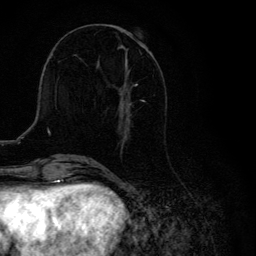
Breast MRI, one axial slice. Position 45 of 134 along the scan axis. Cropped to one breast. Dynamic contrast-enhanced series, time point 2 of 6 at this slice position (early post-contrast). 3 T. TE 4.2 ms, TR 8.6 ms. 1.2 mm slice thickness. 256 × 256 image matrix, field of view 160 × 160 mm. Female patient.
Outlined on this slice (semi-automatically segmented with operator editing):
- enhancing-tissue mask used for the functional tumour volume (all voxels passing the contrast-enhancement thresholds inside the analysis volume; usually the tumour): bounding box <118,32,146,132> (left, top, right, bottom; pixels)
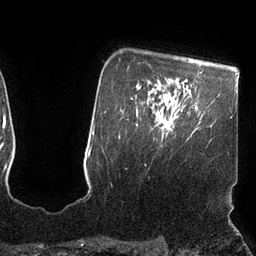
Breast MRI (dynamic contrast-enhanced), one axial slice. Position 83 of 110 along the scan axis. Cropped to one breast. Dynamic contrast-enhanced series, time point 2 of 7 at this slice position (early post-contrast). 3 T. TE 2.1 ms, TR 4.3 ms. 256 × 256 image matrix, field of view 200 × 200 mm. Female patient.
Structures marked on this image (semi-automatic segmentation, software-assisted and operator-edited):
- enhancing-tissue mask used for the functional tumour volume (all voxels passing the contrast-enhancement thresholds inside the analysis volume; usually the tumour): box from (x=161, y=110) to (x=182, y=135) px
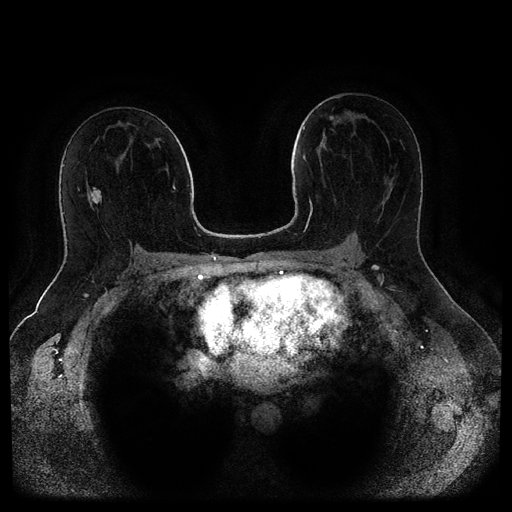
Breast MRI (dynamic contrast-enhanced, multi-phase), one axial slice. Slice 54 of 116 in the series (ordered by position). Dynamic contrast-enhanced series, time point 2 of 5 at this slice position (early post-contrast). 1.5 T. TE 2.6 ms, TR 5.3 ms. 2 mm slice thickness. 512 × 512 image matrix, field of view 370 × 370 mm. Female patient, age 44 years.
Structures marked on this image (semi-automatically segmented with operator editing):
- breast lesion (labelled benign in the annotation): box from (x=89, y=187) to (x=102, y=204) px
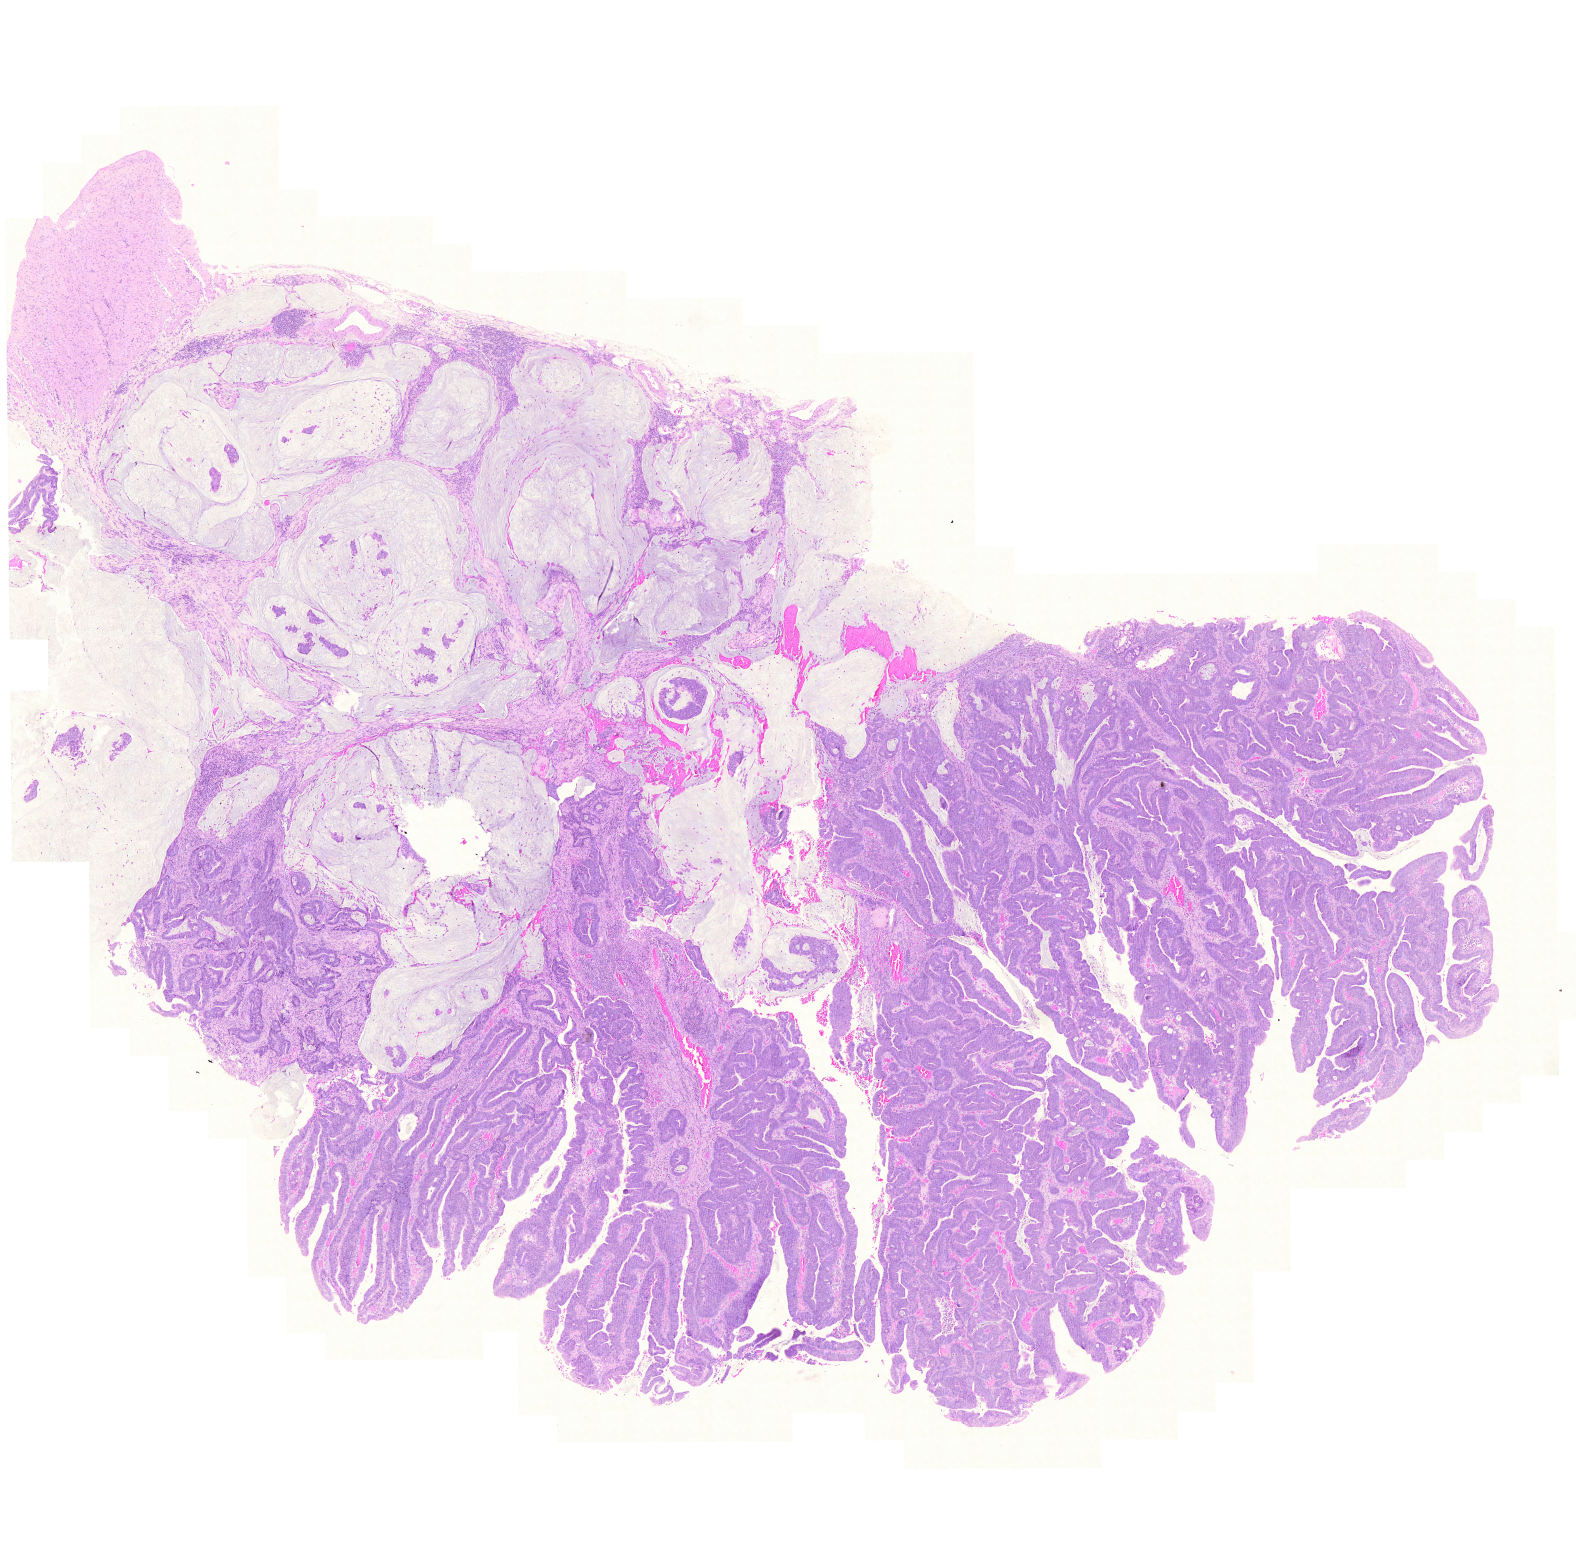
Whole-slide histology image, Hematoxylin and eosin (H&E) stained, shown as a low-resolution overview of the whole scanned area (about 11.7 x 11.5 mm, slide scanned at 20x). Formalin-fixed paraffin-embedded (FFPE) diagnostic section. Rectum, primary tumour sample. Patient: male, age at initial diagnosis 67 years.
• AJCC pathologic stage: II (5th edition)
• diagnosis: Adenocarcinoma, NOS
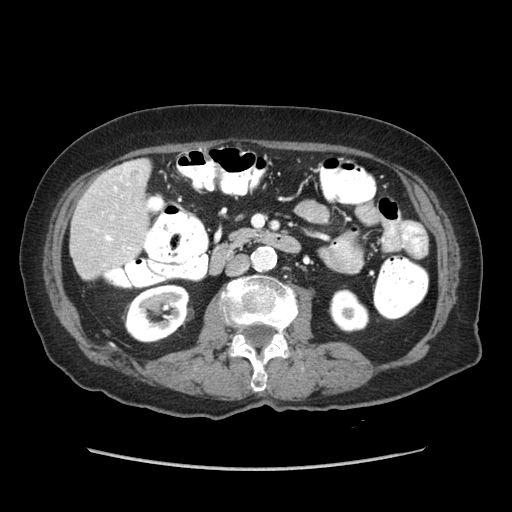
Contrast-enhanced abdominal CT (liver protocol), one axial slice; position 18 of 89 along the scan axis; reconstruction kernel STANDARD; soft-tissue window (W 400 / L 40 HU); 2.5 mm slice thickness; 512 × 512 image matrix, field of view 360 × 360 mm. From the clinical record (not read from this slice): diagnosis: hepatocellular carcinoma (patient treated with transarterial chemoembolisation; whether this scan precedes or follows treatment is not stated here); TNM stage (as recorded): Stage-IIIA; Child-Pugh class: A; tumour differentiation: well differentiated; tumour nodularity: multinodular.
Annotated regions visible in this slice (semi-automatic segmentation, software-assisted and operator-edited):
- liver parenchyma outside the tumour (the mass and vessels are separate outlines, so this box may not span the whole liver): bounding box [x1, y1, x2, y2] px = [70, 158, 150, 278]
- portal vein: [105, 168, 133, 250]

* * *

■ WHAT IS EXPECTED ■
The answer must consist solely of the lines from the first line of the records through the line containing "Outlined on this", reproduced exactly and without the pictures.

■ EXERCISE RESPONSE ■
Breast MRI, one axial slice. Position 45 of 134 along the scan axis. Cropped to one breast. Dynamic contrast-enhanced series, time point 2 of 6 at this slice position (early post-contrast). 3 T. TE 4.2 ms, TR 8.6 ms. 1.2 mm slice thickness. 256 × 256 image matrix, field of view 160 × 160 mm. Female patient.
Outlined on this slice (semi-automatically segmented with operator editing):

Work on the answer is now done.